** Brief **
Count the lines of the data that have the word "scroll", then report the number without anything else.

** Task input **
· · · ·

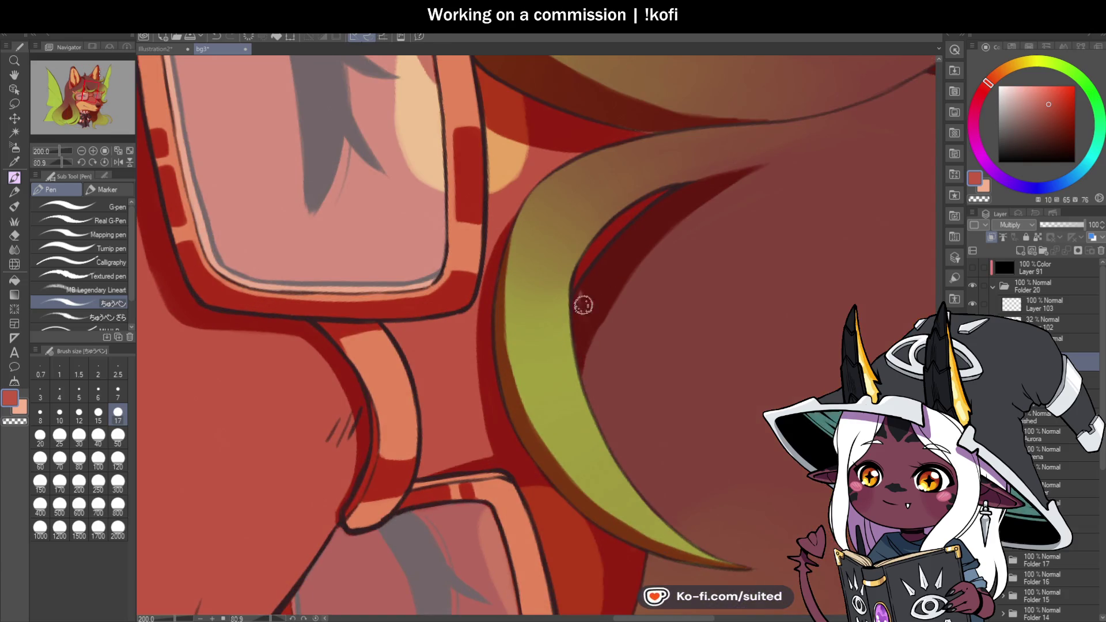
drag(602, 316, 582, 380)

· · · ·

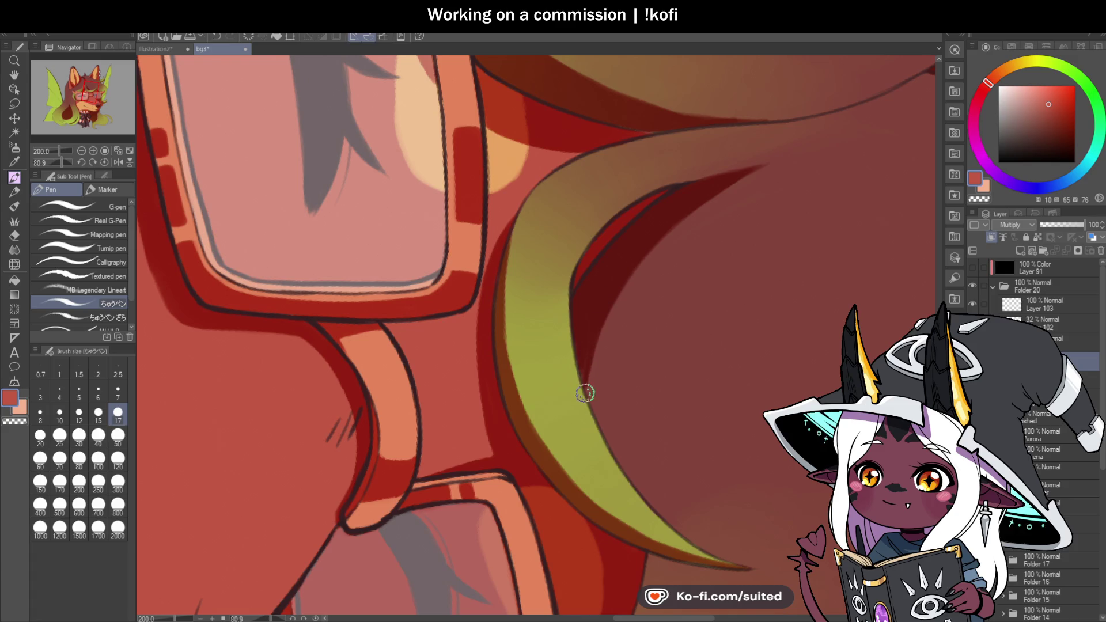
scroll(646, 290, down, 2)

· · · ·

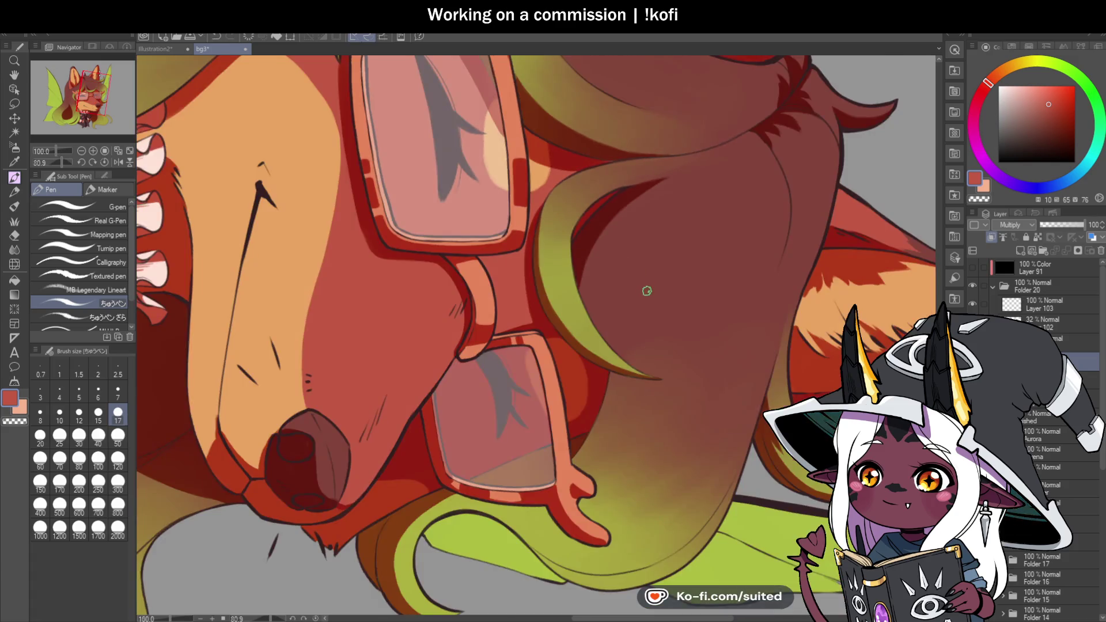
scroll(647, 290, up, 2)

· · · ·

** Exercise result **
2